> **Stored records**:
◆ ◆ ◆ ◆
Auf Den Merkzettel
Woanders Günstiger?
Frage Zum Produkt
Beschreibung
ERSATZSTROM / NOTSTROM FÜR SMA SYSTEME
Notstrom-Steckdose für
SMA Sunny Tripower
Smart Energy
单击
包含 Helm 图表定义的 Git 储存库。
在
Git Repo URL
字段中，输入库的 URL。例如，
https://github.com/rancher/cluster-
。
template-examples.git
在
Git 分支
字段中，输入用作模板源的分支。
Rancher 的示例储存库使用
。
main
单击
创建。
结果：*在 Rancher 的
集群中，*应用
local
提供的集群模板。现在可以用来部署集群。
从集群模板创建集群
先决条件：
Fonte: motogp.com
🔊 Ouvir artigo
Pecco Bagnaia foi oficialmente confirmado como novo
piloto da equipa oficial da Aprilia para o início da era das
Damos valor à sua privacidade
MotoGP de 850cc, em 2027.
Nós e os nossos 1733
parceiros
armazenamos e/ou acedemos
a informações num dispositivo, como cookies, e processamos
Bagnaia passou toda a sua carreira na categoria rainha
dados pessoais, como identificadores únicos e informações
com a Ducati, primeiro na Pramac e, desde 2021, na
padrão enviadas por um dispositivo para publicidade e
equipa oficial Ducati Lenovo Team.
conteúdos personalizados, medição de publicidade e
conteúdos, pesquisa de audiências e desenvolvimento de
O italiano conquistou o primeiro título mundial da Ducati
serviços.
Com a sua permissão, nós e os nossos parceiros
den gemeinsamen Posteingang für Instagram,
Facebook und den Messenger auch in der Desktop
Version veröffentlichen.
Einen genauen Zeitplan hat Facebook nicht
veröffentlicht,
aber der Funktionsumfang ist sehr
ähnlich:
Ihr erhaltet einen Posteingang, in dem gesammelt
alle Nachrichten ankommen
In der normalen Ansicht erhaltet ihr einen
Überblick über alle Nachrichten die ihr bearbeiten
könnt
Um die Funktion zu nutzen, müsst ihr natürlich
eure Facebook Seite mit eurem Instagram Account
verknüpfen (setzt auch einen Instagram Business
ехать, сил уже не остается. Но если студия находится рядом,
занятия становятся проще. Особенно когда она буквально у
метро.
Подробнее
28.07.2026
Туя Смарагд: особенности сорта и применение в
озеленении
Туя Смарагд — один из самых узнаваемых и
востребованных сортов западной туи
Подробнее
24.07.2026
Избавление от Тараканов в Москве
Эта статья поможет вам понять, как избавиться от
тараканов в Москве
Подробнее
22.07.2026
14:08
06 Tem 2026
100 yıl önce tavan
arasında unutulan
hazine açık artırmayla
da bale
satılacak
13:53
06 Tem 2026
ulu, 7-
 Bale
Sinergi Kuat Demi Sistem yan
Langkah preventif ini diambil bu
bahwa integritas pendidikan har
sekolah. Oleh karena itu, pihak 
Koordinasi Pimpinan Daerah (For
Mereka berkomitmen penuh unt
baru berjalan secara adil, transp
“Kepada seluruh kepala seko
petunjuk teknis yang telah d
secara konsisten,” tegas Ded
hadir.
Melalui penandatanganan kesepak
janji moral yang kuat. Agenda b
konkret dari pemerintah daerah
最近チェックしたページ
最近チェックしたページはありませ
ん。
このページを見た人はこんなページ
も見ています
◆ ◆ ◆ ◆
> **Directive**:
After locating the line with "eure Facebook Seite", please repeat it and every line after it exactly, through the end of the data above.

> **Completed exercise**:
eure Facebook Seite mit eurem Instagram Account
verknüpfen (setzt auch einen Instagram Business
ехать, сил уже не остается. Но если студия находится рядом,
занятия становятся проще. Особенно когда она буквально у
метро.
Подробнее
28.07.2026
Туя Смарагд: особенности сорта и применение в
озеленении
Туя Смарагд — один из самых узнаваемых и
востребованных сортов западной туи
Подробнее
24.07.2026
Избавление от Тараканов в Москве
Эта статья поможет вам понять, как избавиться от
тараканов в Москве
Подробнее
22.07.2026
14:08
06 Tem 2026
100 yıl önce tavan
arasında unutulan
hazine açık artırmayla
da bale
satılacak
13:53
06 Tem 2026
ulu, 7-
 Bale
Sinergi Kuat Demi Sistem yan
Langkah preventif ini diambil bu
bahwa integritas pendidikan har
sekolah. Oleh karena itu, pihak 
Koordinasi Pimpinan Daerah (For
Mereka berkomitmen penuh unt
baru berjalan secara adil, transp
“Kepada seluruh kepala seko
petunjuk teknis yang telah d
secara konsisten,” tegas Ded
hadir.
Melalui penandatanganan kesepak
janji moral yang kuat. Agenda b
konkret dari pemerintah daerah
最近チェックしたページ
最近チェックしたページはありませ
ん。
このページを見た人はこんなページ
も見ています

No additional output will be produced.